Sent same email to Interrupty Guy. He thought I was crazy, and asked me if I received the most recent version of the code. Again.
After subduing The Fist Of Death, I told him the problem is data and explained why.
"But that's impossible." stated Interrupty Guy.
"I'll show you." I said. "Just let me log in to the app and..."
"It won't make a difference, you need to..." interrupted Interrupty.
"Ccchht!" I blurted, invoking my best Cesar Millan.
"But...."
"Ccchht! Just... Let... Me... Finish!"
So I showed him.
Guess what? It was bad data.
Wednesday, January 6, 2010
And Another Thing....
I was going to write a about the second half of Doctor Who, End Of Time, but decided against it. The folks over at Behind The Sofa managed to sum everything up nicely.
Not Dead. Yet.
So yeah. I'm not dead.
Not yet, at least.
Just a bit of blog neglect. Sorry about that.
I took some vacation over the New Year's holiday, and heartily ignored my work laptop as well as my personal one. I couldn't even look at the internet.
I was trying to think things over and get my life organized. It didn't work.
About a month ago, I wrote that this new position could be very rewarding. I was optimistic that I'd make myself a useful member of the new team. Except no work came my way. No training either. I could've sat in my cube and got paid for breathing. Nobody seemed to care.
Well, I figured if the company had no game plan for bringing me up to speed, I'd dive in and ask for work. I requested a few assignments and said if I had questions, I'll flag someone down and ask.
They unloaded on me. Bulldozed and buried.
Now I have fixes for applications I've never seen before, much less have access to (I'll get to that in a moment), crazy deadlines on coding assignments, and no test environment.
Yeah, I know. I did it to myself. So here's another whiny post about how I can't have everything my way.
Like I said, I have assignments for applications I don't even have access to. Obviously, the first course of action is to obtain said access. Easier said than done.
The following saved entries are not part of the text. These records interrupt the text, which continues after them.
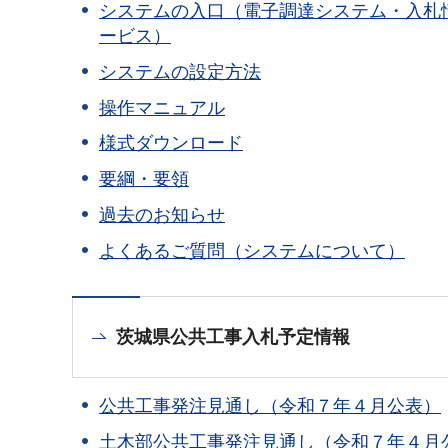
システムの入口（電子調達システム・入札
ービス）
システムの設定方法
操作マニュアル
様式ダウンロード
要綱・要領
過去のお知らせ
よくあるご質問（システムについて）
茨城県公共工事入札予定情報
公共工事発注見通し（令和７年４月公表）
土木部公共工事発注見通し（令和７年４月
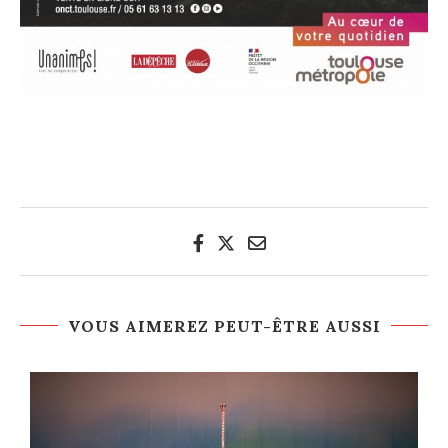
VOUS AIMEREZ PEUT-ÊTRE AUSSI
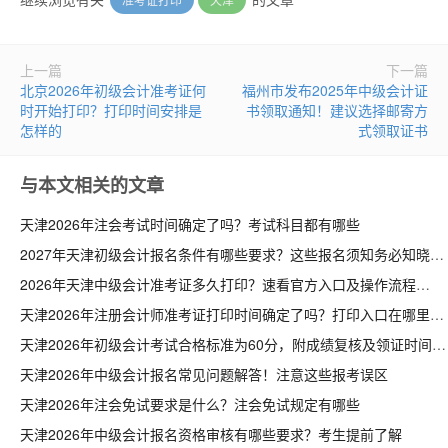
上一篇
下一篇
北京2026年初级会计准考证何
福州市发布2025年中级会计证
时开始打印？打印时间安排是
书领取通知！建议选择邮寄方
怎样的
式领取证书
与本文相关的文章
天津2026年注会考试时间确定了吗？考试科目都有哪些
2027年天津初级会计报名条件有哪些要求？这些报名须知务必知晓
2026年天津中级会计准考证多久打印？速看官方入口及操作流程
天津2026年注册会计师准考证打印时间确定了吗？打印入口在哪里
天津2026年初级会计考试合格标准为60分，附成绩复核及领证时间说明
天津2026年中级会计报名常见问题解答！注意这些报考误区
天津2026年注会免试要求是什么？注会免试规定有哪些
天津2026年中级会计报名资格审核有哪些要求？考生提前了解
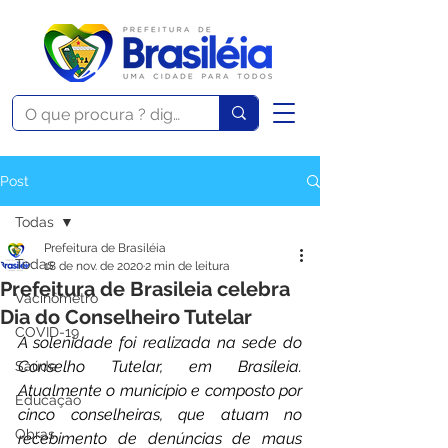
Post
Todas
Prefeitura de Brasiléia
Todas
18 de nov. de 2020
2 min de leitura
Prefeitura de Brasileia celebra
Vacinômetro
Dia do Conselheiro Tutelar
COVID-19
A solenidade foi realizada na sede do 
Conselho Tutelar, em Brasileia. 
Saúde
Atualmente o município e composto por 
Educação
cinco conselheiras, que atuam no 
Obras
recebimento de denúncias de maus 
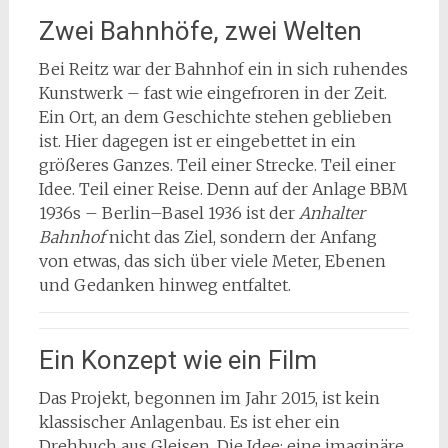
Zwei Bahnhöfe, zwei Welten
Bei Reitz war der Bahnhof ein in sich ruhendes
Kunstwerk – fast wie eingefroren in der Zeit.
Ein Ort, an dem Geschichte stehen geblieben
ist. Hier dagegen ist er eingebettet in ein
größeres Ganzes. Teil einer Strecke. Teil einer
Idee. Teil einer Reise. Denn auf der Anlage BBM
1936s – Berlin–Basel 1936 ist der
Anhalter
Bahnhof
nicht das Ziel, sondern der Anfang
von etwas, das sich über viele Meter, Ebenen
und Gedanken hinweg entfaltet.
Ein Konzept wie ein Film
Das Projekt, begonnen im Jahr 2015, ist kein
klassischer Anlagenbau. Es ist eher ein
Drehbuch aus Gleisen. Die Idee: eine imaginäre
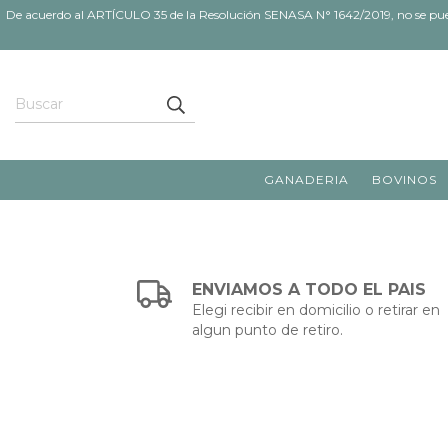
De acuerdo al ARTÍCULO 35 de la Resolución SENASA N° 1642/2019, no se pueden
GANADERIA
BOVINOS
ENVIAMOS A TODO EL PAIS
Elegi recibir en domicilio o retirar en
algun punto de retiro.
Requesting this can only be done with an online application. Then it's routed to the proper department, ignored, lost, re-routed, and ignored again.
About three weeks later, access is granted.
If the assignment requires any special software - that'll be another request. If it requires any configuration, settings, etc., there will be NO instructions.
So I've been asking lots of questions and generally being a pain in the arse. A necessary thing too, since no one seems to know, much less agree, on anything - except to give out as little information as possible.
For example, don't tell me the server names or the url of the application I'm supporting. When I do finally manage to dig this info out of you, make sure it's piecemeal, doled out in small bits every week. This way, I'll need to open a new request daily. Hey, it'll keep the security guys hopping with plenty of work!
When I ask a specific question about functionality, or where documentation is located, just smile and pretend you don't understand the question. Or better yet, interrupt me halfway through my question – because you read minds and know what I'm asking before I ask it! UGH. The guy that does this, has never let me finish a sentence, and has never been helpful.
The bureaucracy and red tape is mind boggling. Until I learn to navigate the system, it'll be impossible to get anything done.
In the meantime, I guess I'll just do what I can.